Indeed, the overall response to the show reflects the quality of the production. In this reimagining, the actors are magnificent as they switch roles and genders. Director Gregg T. Daniel allows his performers to flourish while keeping the narrative drive moving forward. His direction is crisp and focused with a powerful tempo.

The cast – Hugo Armstrong, Lovensky Jean-Baptiste, Lisa Reneé Pitts, Jeanne Sakata, Sabina Zúñiga Varela – is composed of a Caucasian man, an African American man, an African American woman, an Asian woman, and an Asian woman respectively. The diversity of the cast is only trumped (perhaps a word that has become too stained to use in any context beyond the obvious) by the diversity of the voices they take on as actors. Moreover, in the second half of the play, the voices become more complex and intertwined as the actor’s somersault between parts, interacting more with each other.

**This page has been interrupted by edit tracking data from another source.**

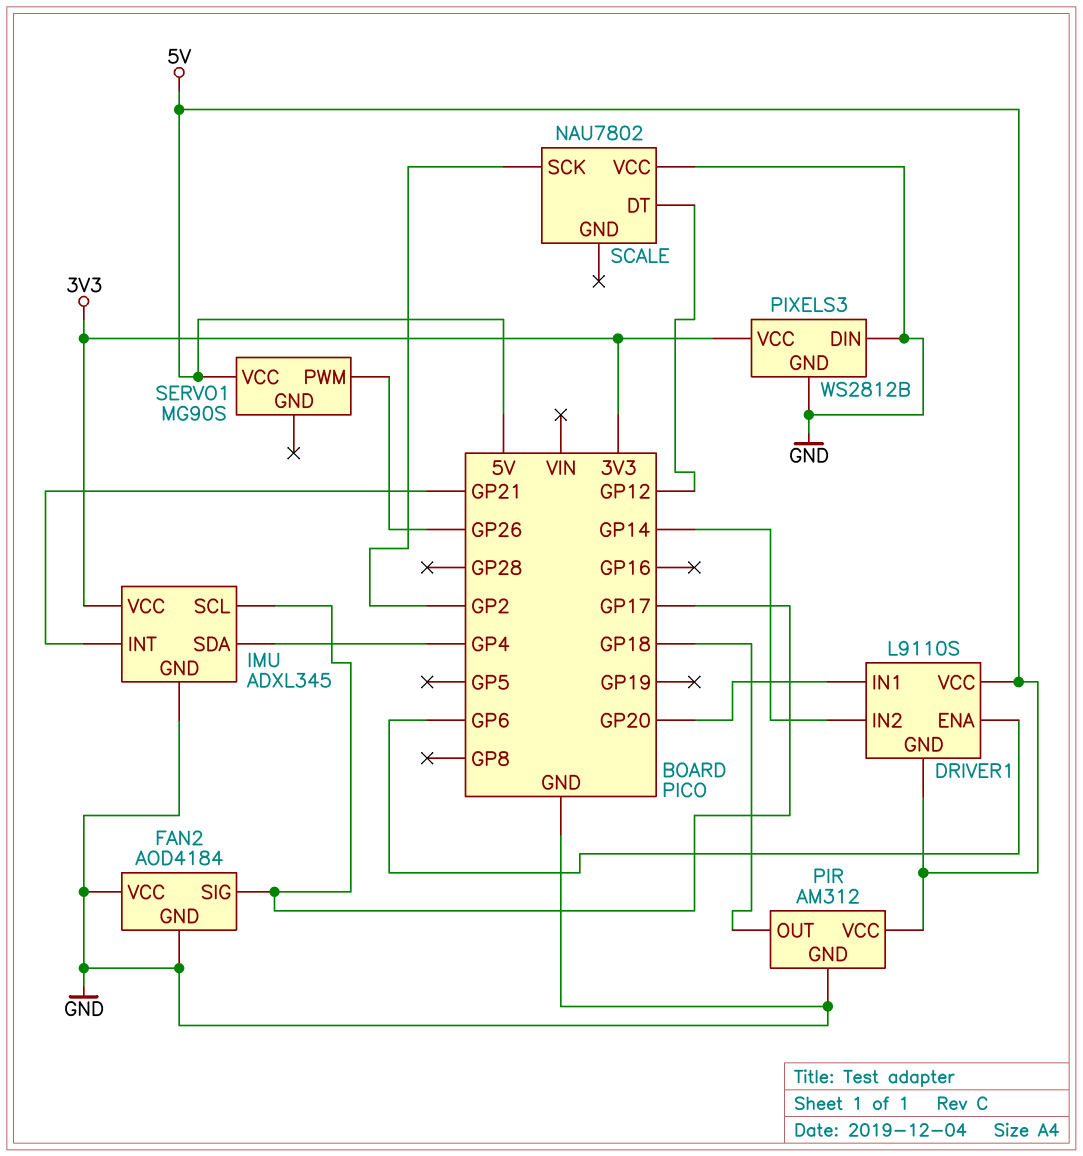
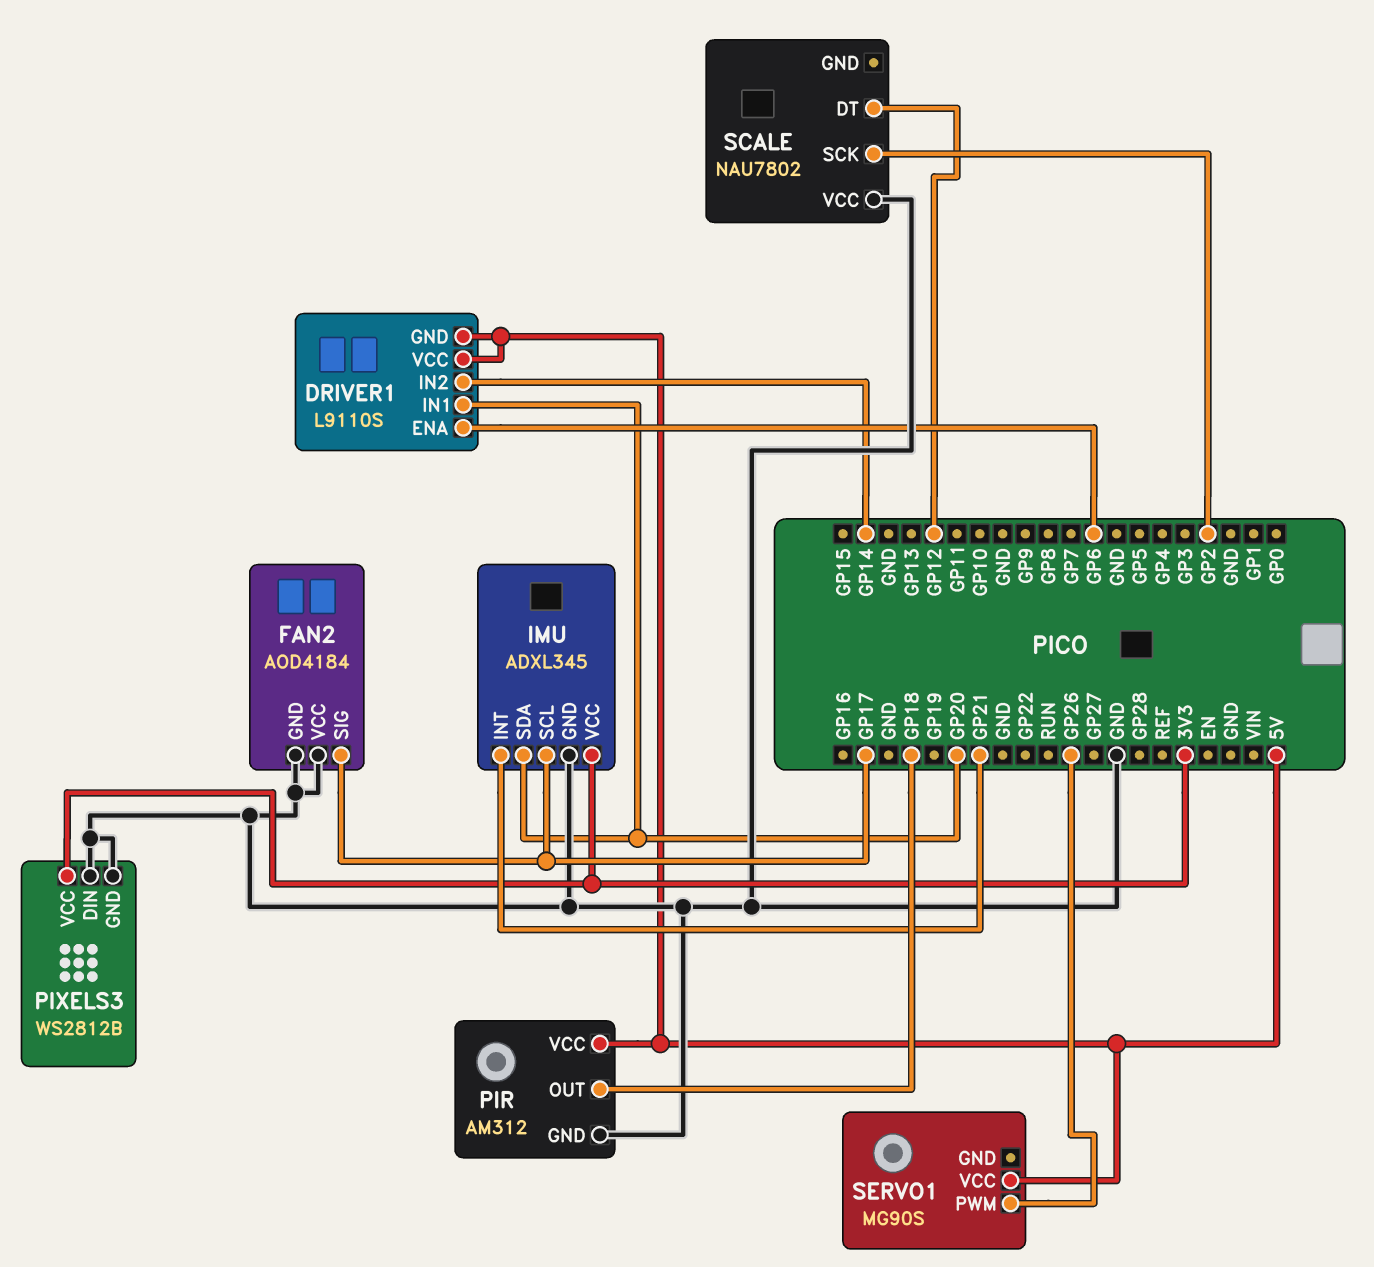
IMU pin SDA: GP4 -> GP20

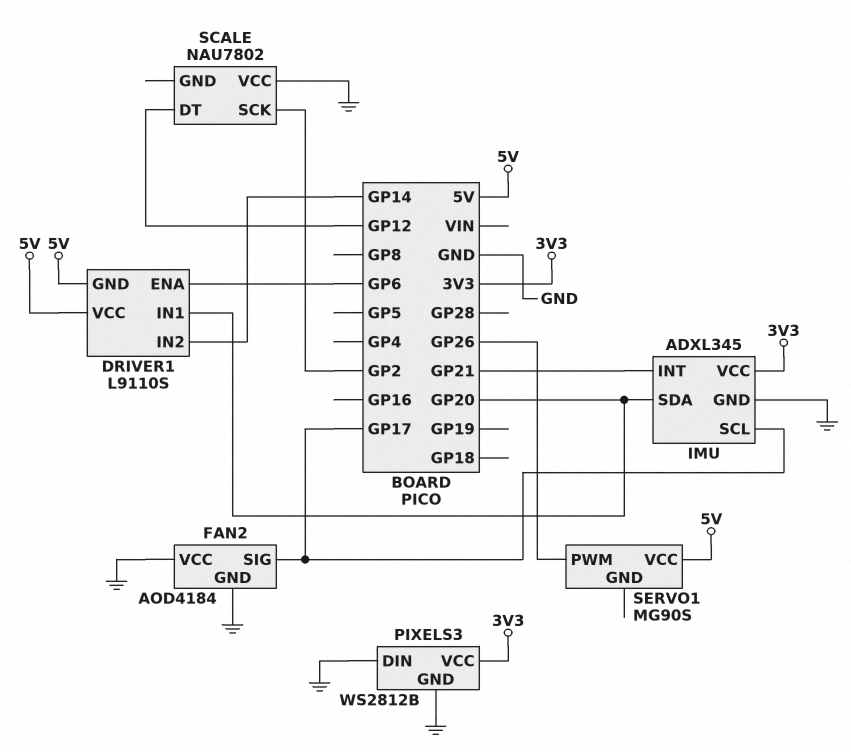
PIR: AM312 -> none
PIR pin GND: GND -> none
PIR pin OUT: GP18 -> none
PIR pin VCC: 5V -> none

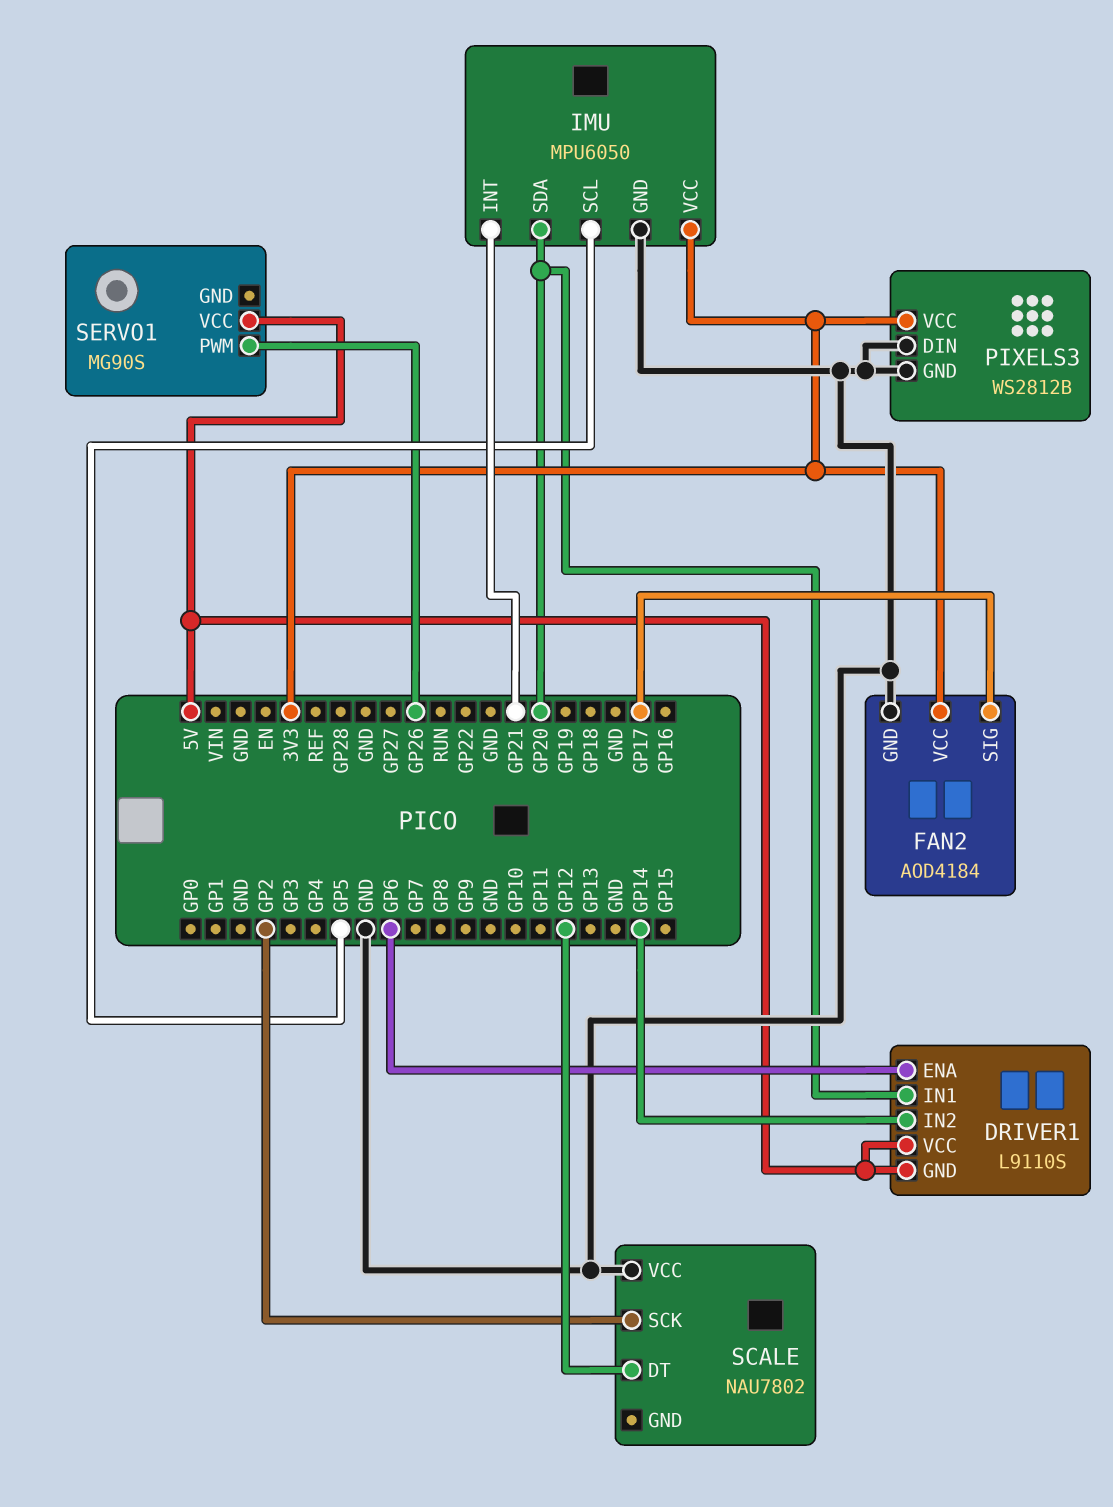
FAN2 pin VCC: GND -> 3V3
IMU: ADXL345 -> MPU6050
IMU pin SCL: GP17 -> GP5

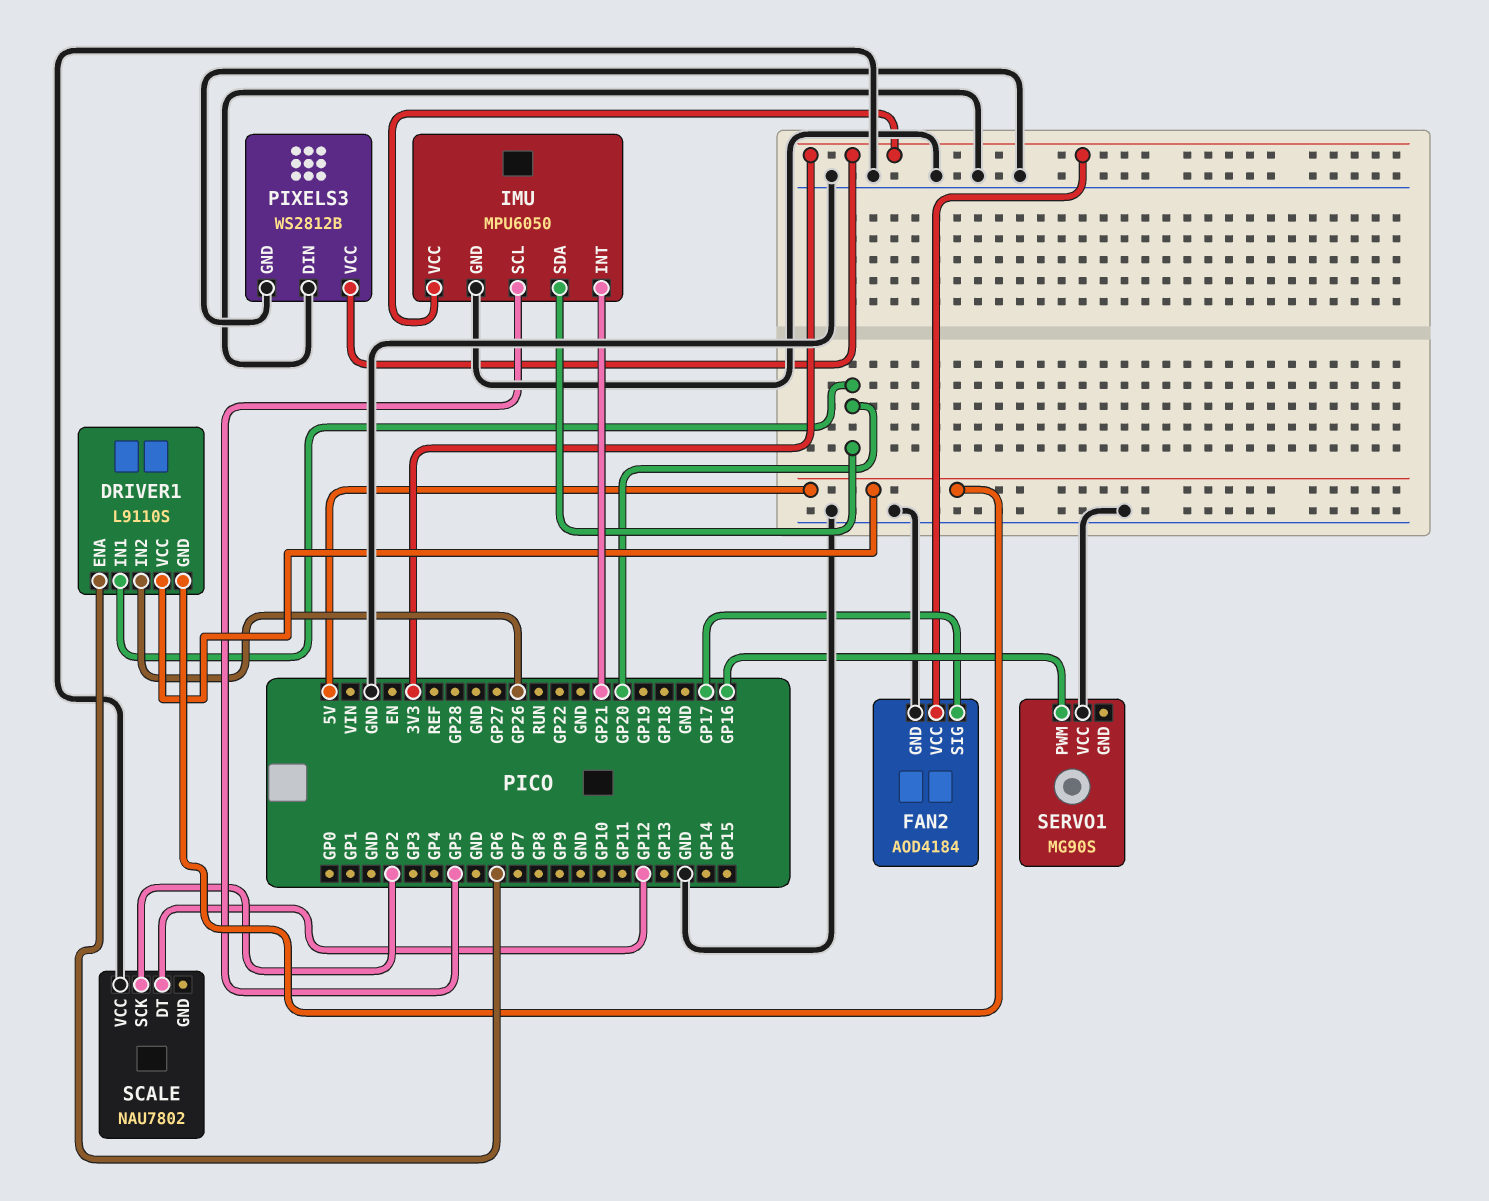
DRIVER1 pin IN2: GP14 -> GP26
SERVO1 pin PWM: GP26 -> GP16
SERVO1 pin VCC: 5V -> GND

From L to R: Hugo Armstrong, Sabina Zúñiga Varela, Lovensky Jean-Baptiste, Jeanne Sakata, and Lisa Reneé Pitts in “Twilight: Los Angeles, 1992” at Center Theatre Group / Mark Taper Forum March 8 through April 9, 2023.
(Photo: Craig Schwartz Photography)

Perhaps the most surprising and moving moment for me was when Hugo Armstrong took on the role of Reginald Denny, reflecting on what happened. He does not remember the beating or how the people saved his life. However, his gratitude for the actions taken by these four African American citizens is beyond words. Welling up with tears, he is still amazed that strangers would take such a risk to help him. Without them, he knows he would most likely have died, and the positivity of his expression is a wonder to behold. Despite nearly being beaten to death by an enraged mob, this man expresses no bitterness or resentment. He chooses to focus on the positive.

In addition, Lisa Reneé Pitts does an incredible job as Angela King, the aunt of Rodney King. She intimately brings us into the family fold as we see this man not as a historical victim but as a family member. Angela King lovingly reveals his quirks and dreams so that you feel like you are seeing the man for the first time.

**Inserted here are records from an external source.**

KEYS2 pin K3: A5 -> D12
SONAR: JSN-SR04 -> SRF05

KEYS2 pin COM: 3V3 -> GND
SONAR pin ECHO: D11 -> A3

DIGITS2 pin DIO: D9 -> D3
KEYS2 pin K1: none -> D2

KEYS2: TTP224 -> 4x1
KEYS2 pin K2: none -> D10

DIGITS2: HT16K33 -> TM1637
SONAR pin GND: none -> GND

It makes the experience of watching the vicious beating by the out-of-control police officers even more complicated to watch. Indeed, Lisa Reneé Pitts follows a path that all the actors take: They find the humanity in their characters, showing them respect. It is what they deserve as real human beings and not fictional creations. They understand that to play these characters is to respect with a deep understanding of the shoes they walked in, even when offensive and ugly.

The offensive and the ugly remain in a country that feels even more divided today than in 1992. After the trainwreck of the last president’s administration, primal wounds of prejudice and anger are inflamed. For a person like LZ Love, the battles are multi-dimensional because gender is now a battle line, and there is a potential reckoning. It seems like there are so many potential reckonings possible in this country.

Looking forward to what waits on the horizon, LZ Love says, “As a trans woman, I do not want to see such rioting and violence again in my lifetime, but I am frightened that it might happen. I know more protesting is coming because there is still so much hatred and prejudice. I hope African Americans can understand that separating themselves from any minority fighting for their freedom is the wrong path to take. All minorities should be respected. In my community, I am supported as an African American, but not always as an African American trans woman. Why must we struggle to be acknowledged and accepted by our people? Haven’t we learned anything from the history played out in Twilight? We are all human beings. We all just want to wake up tomorrow and know we will be safe and okay. Is that asking so much? I am hoping and praying for freedom and equality for all of us.”